No Pantanal, a espécie consome castanhas de palmeiras, principalmente, das sementes do acuri (Scheelea phalerata) e da bocaiúva (Acrocomia aculeata). São alimentos bem duros, por isso a arara-azul precisa ter habilidade para quebrar a casca do coquinho com precisão.
No Pantanal a equipe do TG flagrou uma cena inusitada: uma arara-azul usando a folha de uma árvore, como se fosse um “guardanapo”, para segurar o alimento, no caso, a castanha do acuri. “Como esse coquinho da palmeira é cilíndrico, para não escorregar as vezes a arara usa uma folhinha, ou um pedacinho de galho para conseguir apoiar a castanha e quebrar com o bico. Ela faz isso com bastante precisão para conseguir acessar a polpa dentro”, explica o pesquisador do Instituto Arara Azul.

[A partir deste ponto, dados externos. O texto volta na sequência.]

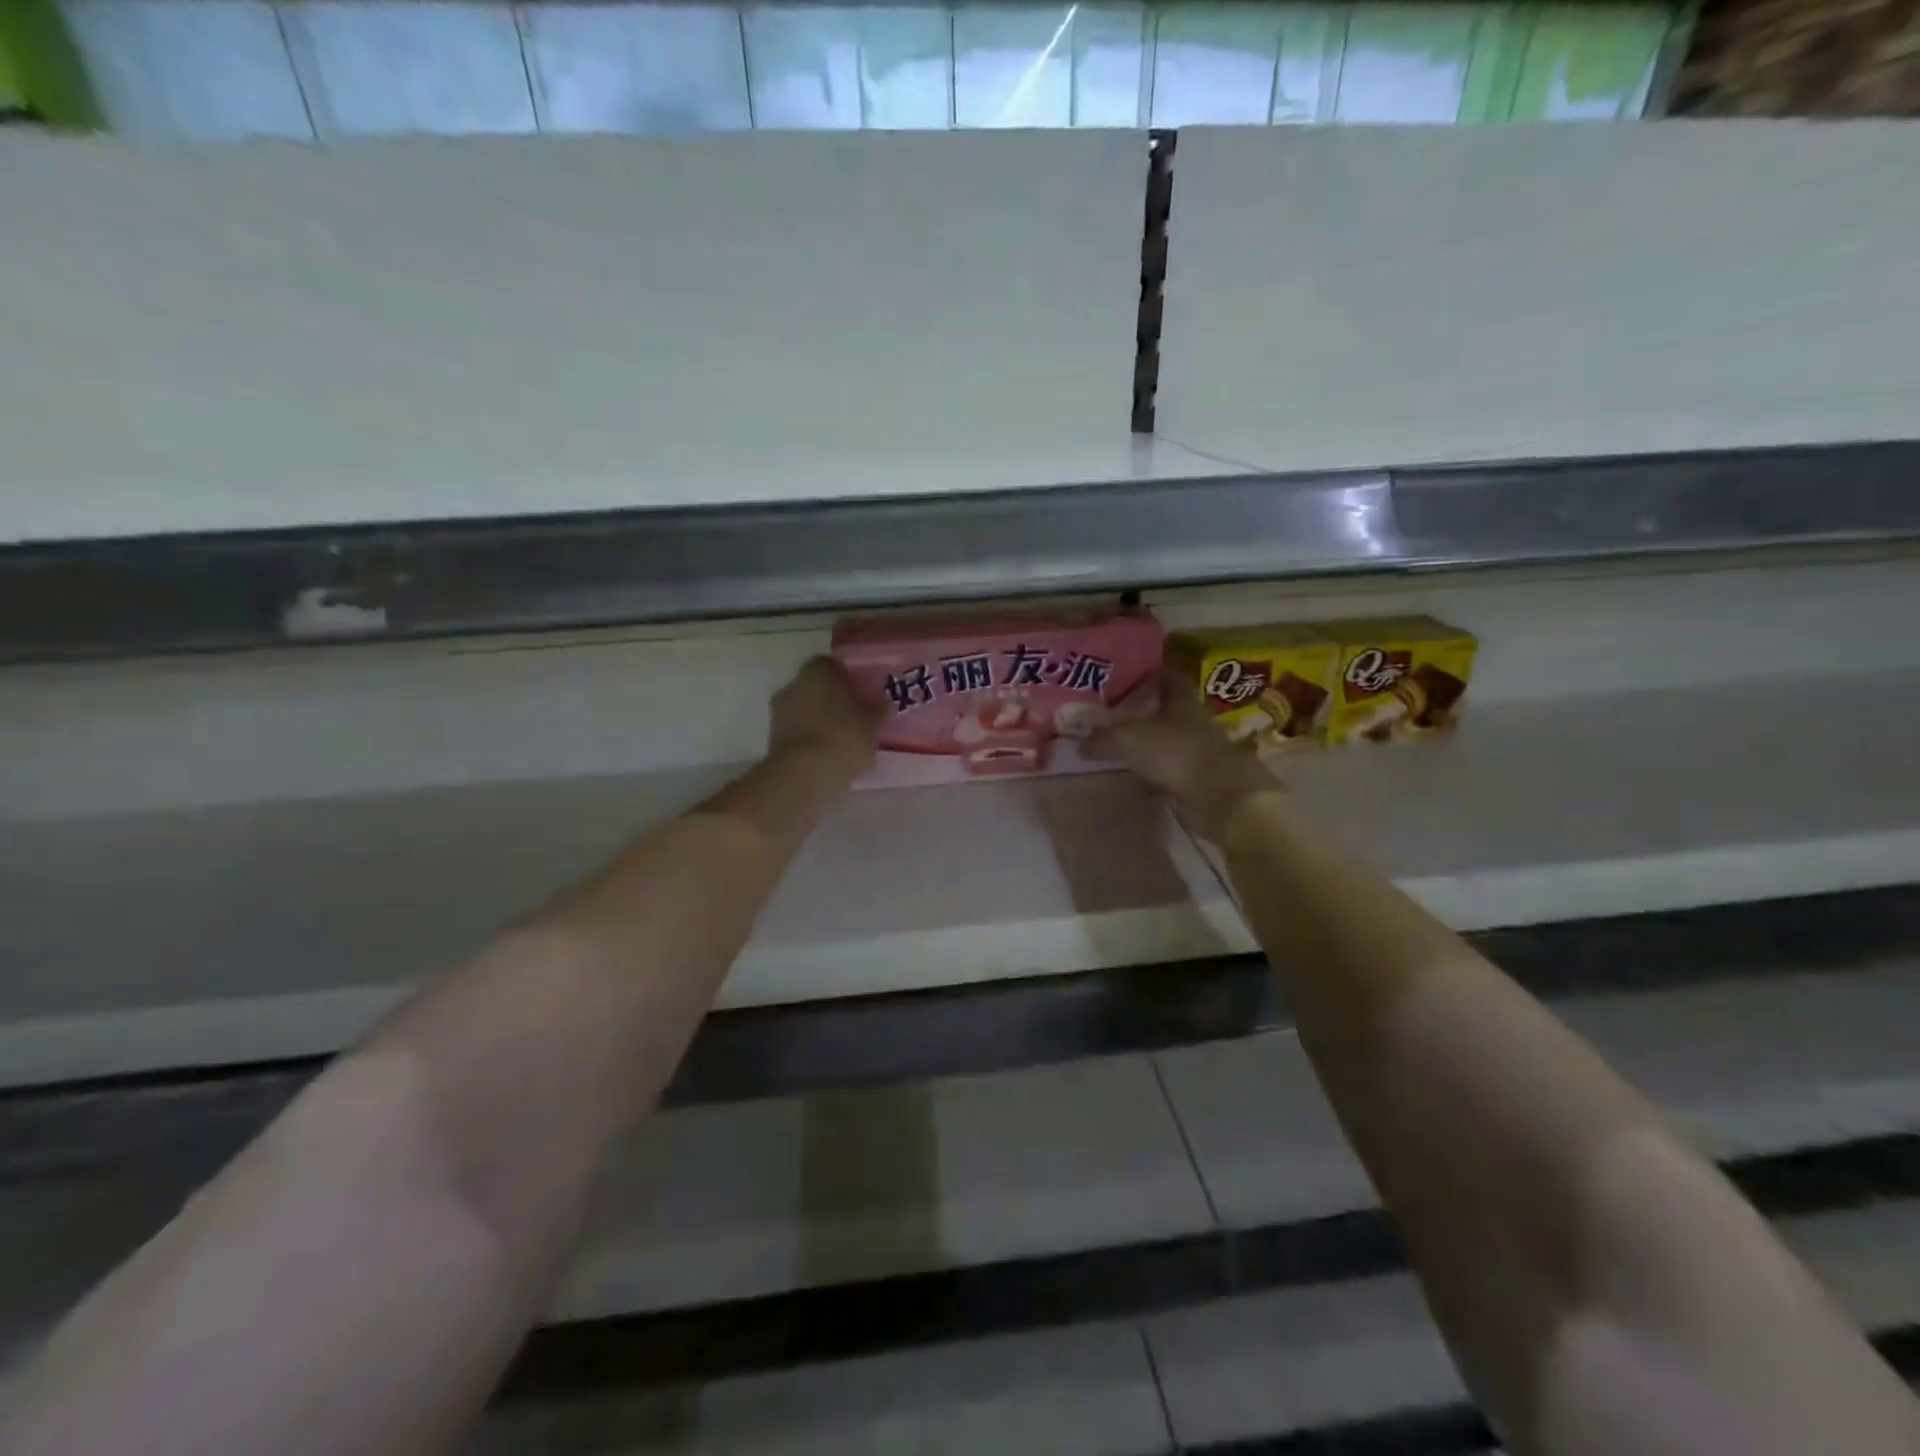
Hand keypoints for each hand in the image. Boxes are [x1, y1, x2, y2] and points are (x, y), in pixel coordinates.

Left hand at [768, 656, 878, 789]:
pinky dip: (809, 739)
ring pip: (804, 710)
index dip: (847, 677)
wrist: (804, 774)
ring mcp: (779, 712)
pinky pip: (797, 732)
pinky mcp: (772, 739)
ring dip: (819, 720)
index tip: (860, 692)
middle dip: (832, 699)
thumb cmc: (843, 737)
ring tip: (842, 740)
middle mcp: (794, 685)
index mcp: (819, 671)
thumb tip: (886, 704)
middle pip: (815, 687)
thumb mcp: (872, 725)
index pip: (831, 665)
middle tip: (854, 716)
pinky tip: (827, 756)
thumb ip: (879, 711)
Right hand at [1086, 658, 1281, 841]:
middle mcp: (1195, 719)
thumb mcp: (1128, 740)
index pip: (1166, 676)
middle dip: (1145, 711)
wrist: (1221, 796)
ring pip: (1172, 740)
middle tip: (1116, 713)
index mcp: (1181, 699)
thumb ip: (1102, 739)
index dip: (1147, 673)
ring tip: (1124, 746)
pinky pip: (1175, 770)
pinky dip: (1159, 773)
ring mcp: (1203, 749)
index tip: (1126, 675)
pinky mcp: (1204, 778)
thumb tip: (1079, 742)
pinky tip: (1142, 779)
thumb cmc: (1174, 752)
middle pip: (1169, 709)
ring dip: (1152, 743)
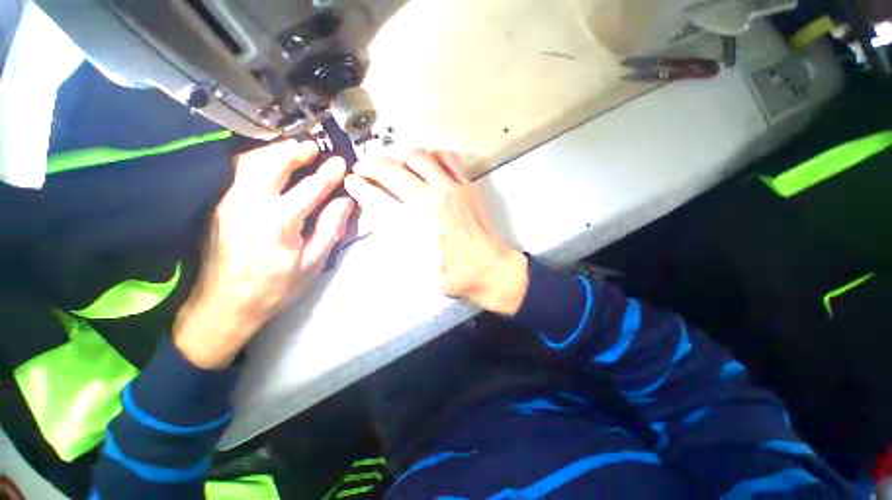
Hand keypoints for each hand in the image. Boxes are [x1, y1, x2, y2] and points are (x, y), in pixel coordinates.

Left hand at [174, 140, 354, 367]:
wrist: (224, 305)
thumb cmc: (276, 287)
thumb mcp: (313, 263)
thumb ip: (331, 228)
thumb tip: (346, 202)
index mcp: (279, 222)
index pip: (310, 187)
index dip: (328, 173)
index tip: (341, 163)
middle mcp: (249, 204)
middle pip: (272, 163)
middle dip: (295, 151)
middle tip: (314, 148)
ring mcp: (228, 202)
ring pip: (249, 162)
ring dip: (274, 151)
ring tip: (294, 151)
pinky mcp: (218, 206)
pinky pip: (238, 172)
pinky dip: (256, 161)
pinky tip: (268, 164)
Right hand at [344, 149, 527, 314]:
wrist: (489, 269)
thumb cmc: (452, 274)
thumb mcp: (416, 267)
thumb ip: (395, 239)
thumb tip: (380, 214)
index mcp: (415, 224)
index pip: (377, 196)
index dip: (359, 186)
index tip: (353, 181)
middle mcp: (430, 199)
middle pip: (392, 169)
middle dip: (370, 165)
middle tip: (365, 169)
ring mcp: (451, 188)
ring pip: (418, 156)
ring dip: (401, 159)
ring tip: (397, 169)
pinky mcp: (467, 186)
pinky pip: (448, 158)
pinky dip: (433, 157)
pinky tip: (429, 167)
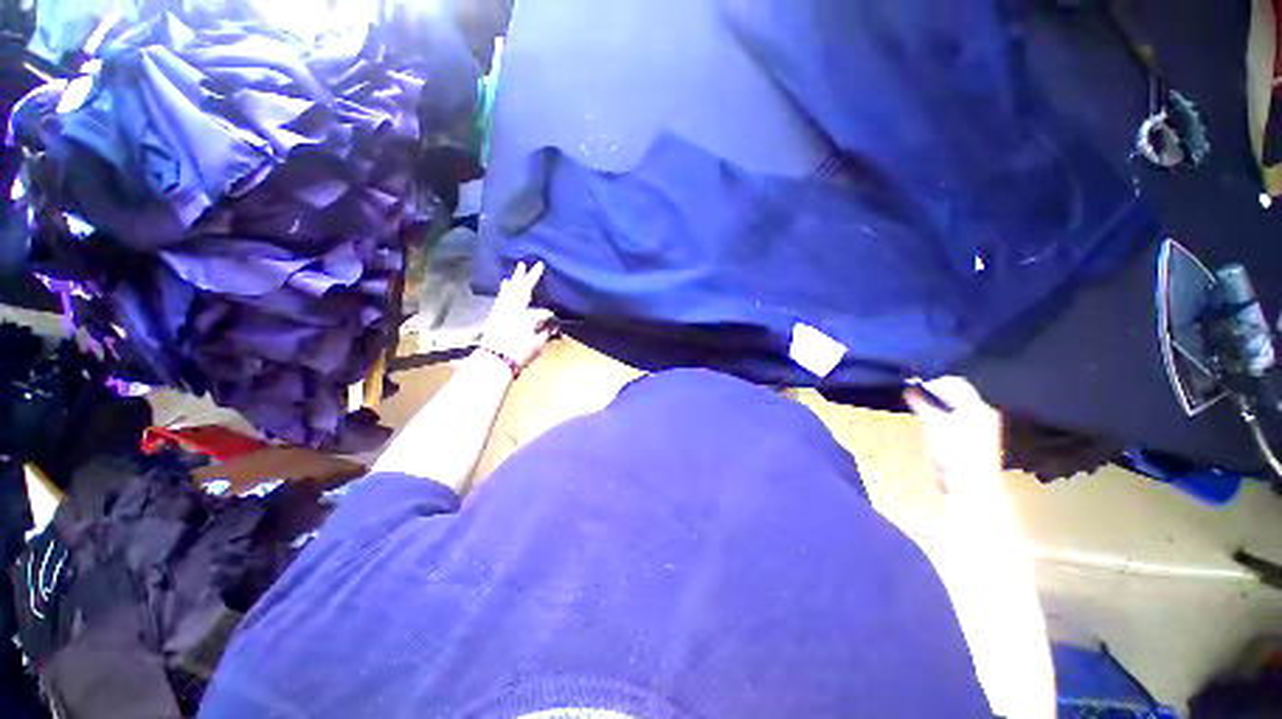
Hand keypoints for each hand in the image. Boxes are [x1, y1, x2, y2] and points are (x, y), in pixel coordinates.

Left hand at [479, 261, 556, 369]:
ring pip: (510, 291)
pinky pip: (501, 297)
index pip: (543, 312)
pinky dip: (504, 289)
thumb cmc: (518, 355)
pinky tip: (505, 285)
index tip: (555, 322)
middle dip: (530, 277)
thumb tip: (551, 326)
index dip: (550, 316)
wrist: (494, 361)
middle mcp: (514, 309)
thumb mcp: (537, 346)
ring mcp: (502, 310)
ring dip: (515, 280)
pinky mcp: (494, 315)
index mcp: (527, 316)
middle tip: (534, 264)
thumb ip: (544, 334)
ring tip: (518, 269)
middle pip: (523, 290)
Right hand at [903, 377, 1003, 496]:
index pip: (955, 383)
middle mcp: (982, 413)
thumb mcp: (935, 425)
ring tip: (918, 402)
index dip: (932, 381)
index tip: (913, 383)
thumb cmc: (955, 454)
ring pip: (955, 403)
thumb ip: (923, 404)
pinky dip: (941, 411)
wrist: (970, 486)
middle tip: (912, 391)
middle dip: (934, 390)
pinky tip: (929, 417)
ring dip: (936, 401)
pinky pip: (955, 415)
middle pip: (956, 392)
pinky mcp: (973, 436)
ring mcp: (980, 425)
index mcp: (977, 407)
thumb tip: (909, 389)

O bico é forte e robusto, usado também no deslocamento pelas árvores. É muito comum observar a espécie limpar e afiar o bico nos galhos. A língua da arara-azul é predominantemente preta, com alguns detalhes amarelos.
Um filhote por ninho
A taxa de reprodução da espécie é baixa, a fêmea coloca de 1 a 3 ovos, mas geralmente apenas um filhote acaba se desenvolvendo. “Se a gente considerar que uma arara vai viver na natureza, mais, ou, menos de 30 a 35 anos; e que ela vai chegar na maturidade sexual com seis, ou, sete anos; a vida reprodutiva da espécie é reduzida para 23 anos. Isso representaria, aproximadamente, um filhote a cada dois anos. Representa uma taxa de reprodução baixa”, explica o biólogo.
O período de incubação dura de 28 a 30 dias e depois que sai do ninho, o filhote acompanha os pais por um longo período. “Eles precisam acompanhar o casal por uma fase para aprender encontrar o alimento e abrir a castanha”, completa Bruno.
Antes de se tornar ameaçada de extinção, a área de distribuição original da arara-azul era da América do Sul até a região Sul da América do Norte. Na lista de espécies ameaçadas, a ave chegou a ser classificada como “em perigo”, mas por causa de diversas iniciativas de proteção, hoje é considerada apenas “vulnerável”.
O Instituto Arara-Azul, que nasceu da paixão da bióloga Neiva Guedes, criou uma iniciativa determinante para garantir o sucesso na reprodução da espécie. Pesquisadores instalaram no Pantanal ninhos artificiais para abrigar as araras-azuis durante a fase reprodutiva, dos 826 ninhos cadastrados da espécie, 353 são artificiais.